O atleta Robson Aloisio (AFA Bikes / Guma Construtora) ficou com o topo da Sub-45, 01:41:37, enquanto Ricardo Leite (Pulse Academia / Pinabikes / Bossi) completou a prova em 01:53:27 e foi vice na Sub-50.

“Foi uma prova muito interessante, com uma largada exigindo dos competidores logo no inicio, por ter uma parte de longa inclinação. Quando busquei manter ritmo forte para tentar abrir dos adversários, senti as pernas incharem e o coração ir ao limite. Formamos um pelotão pequeno, com ritmo bem forte. Logo em seguida, nos deparamos com uma parte plana, com lançantes de subida embalada, que privilegiou os atletas mais potentes. Ainda nos deparamos com terrenos mesclando lama e muita poça, com exigência técnica.
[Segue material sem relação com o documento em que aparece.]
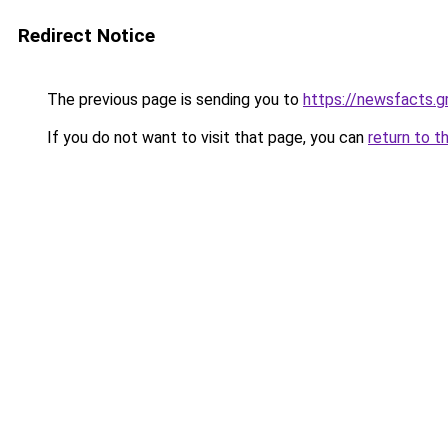
Redirect Notice
The previous page is sending you to
https://newsfacts.g
If you do not want to visit that page, you can
return to t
Por estar em alta velocidade, pegamos outro pelotão que estava à frente”, lembrou Leite.

Ele complementou a experiência. “Ficamos uns seis pilotos de categorias diferentes da minha, andando juntos até próximo do final, quando aconteceram os sprints e puxei um outro ciclista. Fizemos uma chegada juntos na geral – ele em 19° (Breno Esteves da Costa) e eu, em 20°. Fui campeão na minha categoria e ele, campeão na dele”.

Superação e reconhecimento

Walmir Terra (Foto: arquivo Ricardo Leite)

Walmir Terra (Foto: arquivo Ricardo Leite)

Para Marcus Ribeiro da Rocha, o primeiro lugar na Open foi fruto de 01:53:10 de trajeto. Já Walmir Terra, petropolitano de nascença, mas juizforano de coração, completou os resultados locais com vitória na Paradesportivo, com 02:20:27.

“Para mim, nenhuma prova é fácil. Não corro para vencer, mas para superar meus próprios limites. Com quarenta anos, 122kg e fumando vários cigarros por dia, meu médico me deu seis meses de vida. Estava perto da morte, cheguei a ficar dez noites sem dormir. Mas comecei a andar de bike e agora ando 120km. Tenho muita qualidade de vida, tudo mudou”, contou Terra, portador de uma deficiência no olho esquerdo.

Ao todo, os participantes enfrentaram 46km de maratona (XCM) por trilhas em terrenos variados e foram desafiados ao redor de vários pontos turísticos da cidade, como a antiga Estrada de Ferro Central do Brasil e a Serra do Mar. A prova ainda foi considerada uma retomada ao ciclismo vassourense, por acontecer cerca de um ano depois do Bike Tour Vassouras.

Segundo o presidente da Federação de Ciclismo do Estado do Rio de Janeiro (Fecierj), Cláudio Santos, a presença dos atletas juizforanos fez toda a diferença para o sucesso do evento. “Nossos amigos de Juiz de Fora arrebentaram na Copa No Limit (Vassouras), aliás, essa galera fantástica tem somado demais à gestão Fecierj nos últimos seis anos, trazendo qualidade e esbanjando simpatia neste Rio, Estado da Bicicleta. A eles, deixo nossa mais sincera estima e gratidão”, concluiu.